Fratelli minori

Ultimamente si è parlato di toni western in Salvo di Grassadonia e Piazza, del sud italiano trasformato in Texas. In quest’opera di Carmen Giardina quell’aria, quegli sguardi, ritornano, ormai simboli mitici di forza, di orgoglio, di scontro tra uomini “veri”, radicati come sono nel nostro immaginario filmico.
Tutto è ben evidente nella sequenza che apre il cortometraggio e che viene ripresa alla fine: Paolo Sassanelli, nel ruolo di un uomo nella “zona grigia” tra stato e mafia, interrogato sulla sua identità, in silenzio, con una lentezza epica accende il suo sigaro, tira qualche boccata, poi risponde con una beffa, pieno di sdegno, di sussiego, con l’ambiguità tipica di quegli eroi del west e di certi personaggi di quel periodo storico, quasi oggetto di un lapsus collettivo, ma che l’ultimo cinema sta riproponendo con forza e, a mio modo di vedere, con ottime ragioni e risultati.
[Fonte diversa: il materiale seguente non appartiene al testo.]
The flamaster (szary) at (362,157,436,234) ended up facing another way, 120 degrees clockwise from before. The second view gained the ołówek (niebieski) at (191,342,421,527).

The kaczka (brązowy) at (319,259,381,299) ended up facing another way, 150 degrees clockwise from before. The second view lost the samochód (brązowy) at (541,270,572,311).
L’aspetto su cui è facile peccare in ogni sguardo retrospettivo, sopratutto se analitico, è la tendenza, quasi l’attrazione, a voler sezionare comportamenti, ideologie, culture, paure, valori, quindi aspetti estrinseci all’individuo, caratterizzanti più del gruppo, della collettività, e tirarne fuori, quasi a ritaglio netto, personaggi. Ciò che ne vien fuori è la riduzione del personaggio a ruolo. E, nonstante l’ottimo spunto di quest’opera, il buon risultato, un po’ si soffre di questo artificio.
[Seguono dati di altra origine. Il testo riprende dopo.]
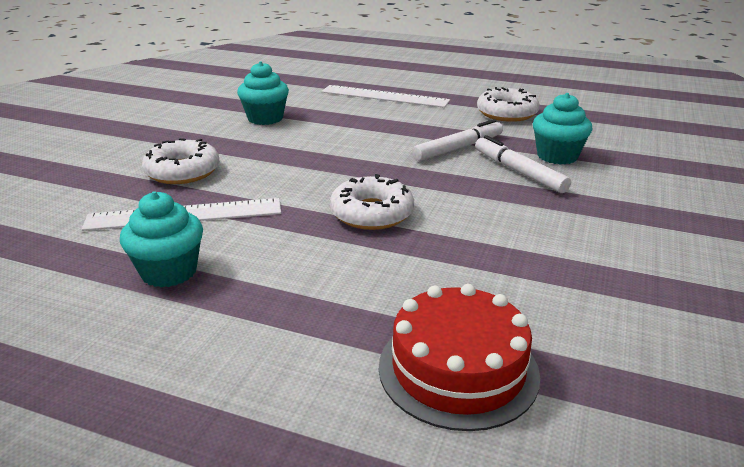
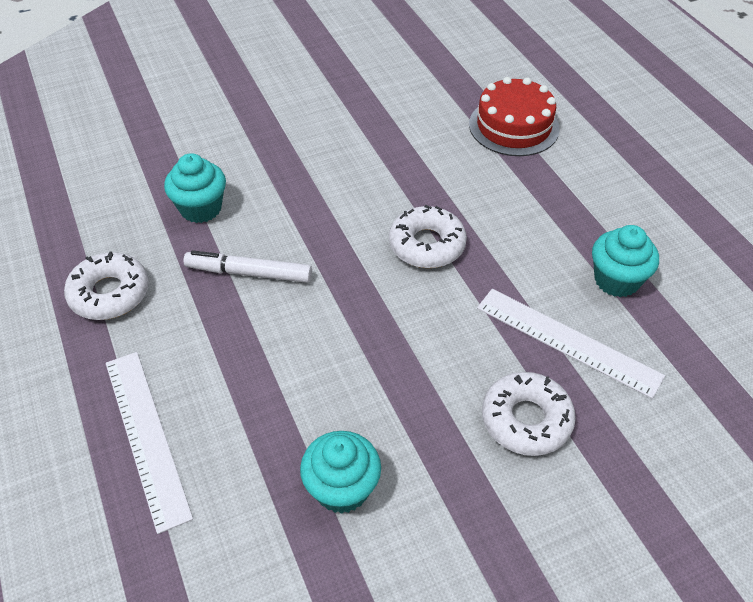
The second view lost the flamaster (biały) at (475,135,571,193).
C’è il soldato con ideali libertari e comunisti; il belloccio, quasi vitellone, che consuma gettoni (prestati) al telefono e si presume ne consumi altrettanti al jukebox; il credulone, immaturo, indifferente. Sono tre ruoli, non tre personaggi, mancano le sfumature che li rendono tali, che li rendono più umani, e non basta lo scatto d’onore, la reazione, la crescita finale. Parlano troppo si potrebbe dire, ogni scena è azione e forse per rappresentare una lunga, forse inutile attesa, ci voleva un po’ più di silenzio.
Ben più convincenti gli altri due personaggi, l’ambiguo e lo scagnozzo. Basta una frase, basta quel «questi non sanno niente!» detto in un certo modo, in disparte, basta la baldanza del distintivo sbandierato, degli ordini dati e inascoltati. Basta poco per renderli vivi e verosimili.
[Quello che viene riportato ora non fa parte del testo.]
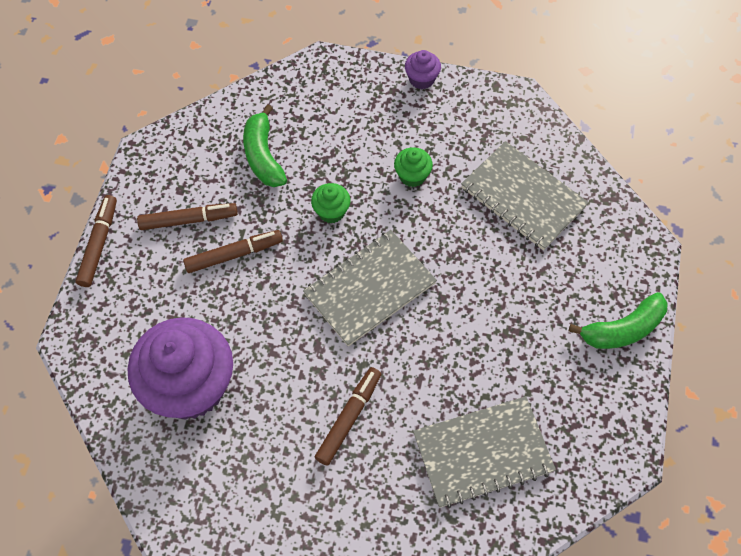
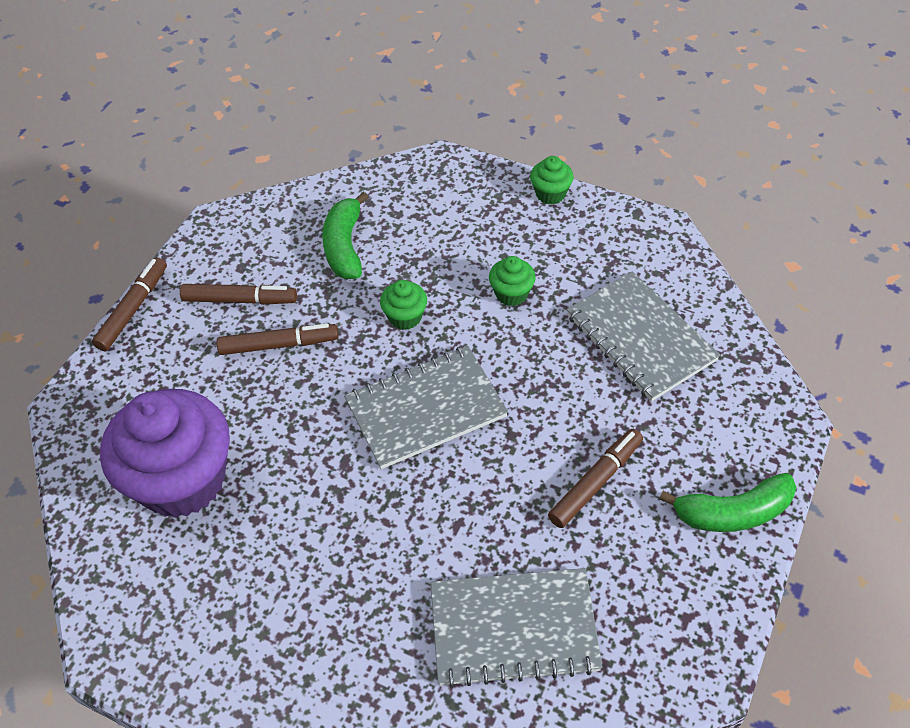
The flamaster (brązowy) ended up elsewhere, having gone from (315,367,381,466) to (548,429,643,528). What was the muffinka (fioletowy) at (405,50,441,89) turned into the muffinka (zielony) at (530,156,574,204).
Buono il sonoro che riempie ed amalgama l’attesa, il vuoto del crocevia. Buona la fotografia. Manca davvero quel poco per restituire un’opera convincente.
Ad ogni modo un plauso a Carmen Giardina per il punto di vista scelto ad illustrare un fenomeno così complesso e contraddittorio quali sono stati quegli anni.